Show that if $X$ is compact and $x$ is the only point of accumulation of the sequence ${x_n}$ then $x_n$ converges to $x$.

Question

Show that if $X$ is compact and $x$ is the only point of accumulation of the sequence $\{x_n\}$ then $x_n$ converges to $x$.

How could I prove it, I know that for the convergence to be fulfilled I have to prove it by the definition of convergence, but since I use the hypothesis of being the only limit point.

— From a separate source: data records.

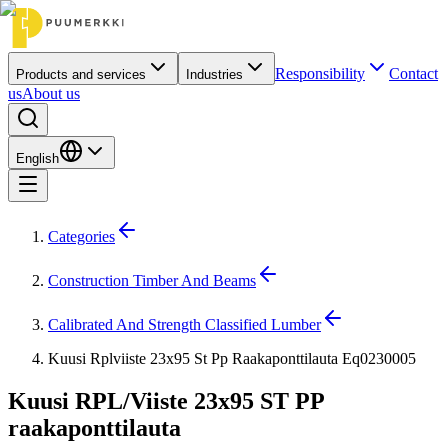
Responsibility
Contact
Products and services
Industries
us
About us
English
Categories
Construction Timber And Beams
Calibrated And Strength Classified Lumber
Kuusi Rplviiste 23x95 St Pp Raakaponttilauta Eq0230005
Kuusi RPL/Viiste 23x95 ST PP
raakaponttilauta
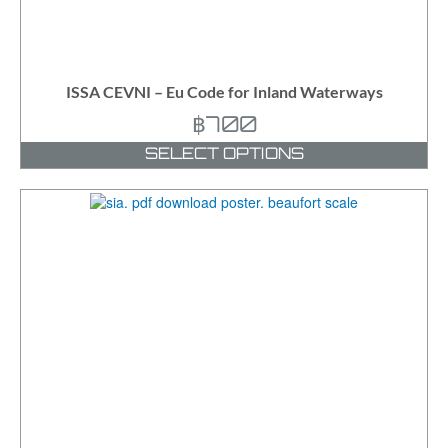
ISSA CEVNI – Eu Code for Inland Waterways
฿
700
SELECT OPTIONS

Pd: Disculpen la traducción, mi inglés no es muy fluido.

Answer 1

HINT: Show that if $U$ is any open nbhd of $x$, there are only finitely many $n\in\Bbb N$ such that $x_n\notin U$. To do this, suppose that there are infinitely many $n\in\Bbb N$ such that $x_n\notin U$. There are two possibilities:

• There is some $y\in X\setminus U$ such that $\{n\in\Bbb N:x_n=y\}$ is infinite. Why is this impossible?
• $\{x_n:x_n\notin U\}$ is infinite. Then $\{x_n:x_n\notin U\}$ is an infinite closed set with no accumulation point (why?); is this possible in a compact space?

Answer 2

Suppose $(x_n)$ does not converge to $x$, then there is some open set $O$ containing $x$, such that $X\setminus O$ is infinite, i.e. $M:=\{n: x_n \notin O\}$ is an infinite set. If $A:=\{x_n: n \in M\}$ is finite, then some $p \notin O$ occurs infinitely many times, and we have a new accumulation point of $(x_n)$, a contradiction. So $A$ is infinite and thus has an $\omega$-accumulation point in the compact subset $X\setminus O$ and again we have a new (not $x$) accumulation point of $(x_n)_n$. So we always get a contradiction and $x_n \to x$ after all.

Answer 3

If $x_n$ doesn't converge to $x$, then there's an open set $U$ such that $x \in U$ and infinitely many elements of $x_n$ fall outside of $U$. But $X \setminus U$ is compact, so that means $\{ x_n \} \cap (X \setminus U)$ has an accumulation point as well (If $E$ is an infinite subset of a compact set $K$, then $E$ has a limit point in $K$), contradicting the hypothesis that $x$ was the only accumulation point.